**Assignment:**
Output the entries below exactly as written, omitting pictures.

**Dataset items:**
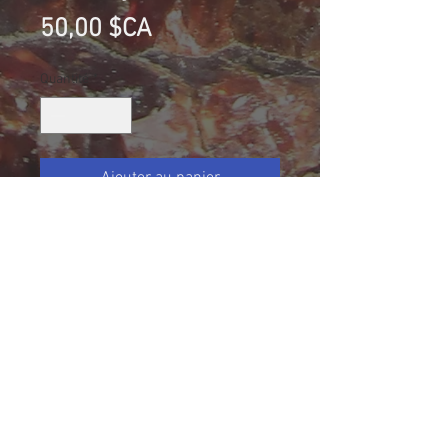
Prix
50,00 $CA
Quantité
*
Ajouter au panier
Diopside et Grenat rose. Mine
Jeffrey, Asbestos, Canada
Collection Normand Desharnais
Taille (mm): 69 X 48 X 24
Size: 2 11/16 X 1 7/8 X 31/32
111.3 g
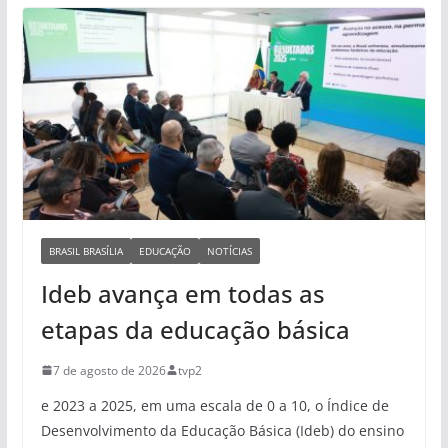
BRASIL BRASÍLIA
EDUCAÇÃO
NOTÍCIAS
Ideb avança em todas as
etapas da educação básica
7 de agosto de 2026
tvp2
e 2023 a 2025, em uma escala de 0 a 10, o Índice de
Desenvolvimento da Educação Básica (Ideb) do ensino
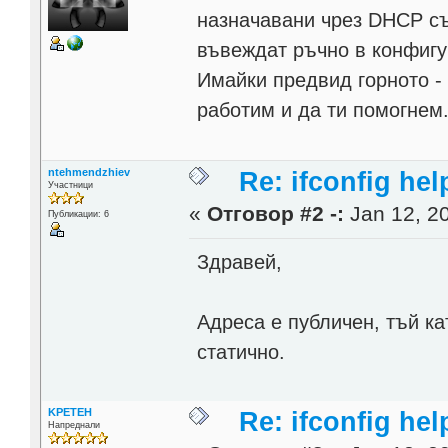
назначавани чрез DHCP с
въвеждат ръчно в конфигу
Имайки предвид горното -
работим и да ти помогнем
ntehmendzhiev
Re: ifconfig hel
Участници
«
Отговор #2 -:
Jan 12, 20
Публикации: 6
Здравей,
Адреса е публичен, тъй к
статично.
KPETEH
Re: ifconfig hel
Напреднали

**Reply to the task:**
Prix
50,00 $CA
Quantité
*
Ajouter au panier
Diopside et Grenat rose. Mine
Jeffrey, Asbestos, Canada
Collection Normand Desharnais
Taille (mm): 69 X 48 X 24
Size: 2 11/16 X 1 7/8 X 31/32
111.3 g
BRASIL BRASÍLIA
EDUCAÇÃO
NOTÍCIAS
Ideb avança em todas as
etapas da educação básica
7 de agosto de 2026
tvp2
e 2023 a 2025, em uma escala de 0 a 10, o Índice de
Desenvolvimento da Educação Básica (Ideb) do ensino
назначавани чрез DHCP с
въвеждат ръчно в конфигу
Имайки предвид горното -
работим и да ти помогнем
ntehmendzhiev
Re: ifconfig hel
Участници
«
Отговор #2 -:
Jan 12, 20
Публикации: 6
Здравей,
Адреса е публичен, тъй к
статично.
KPETEH
Re: ifconfig hel
Напреднали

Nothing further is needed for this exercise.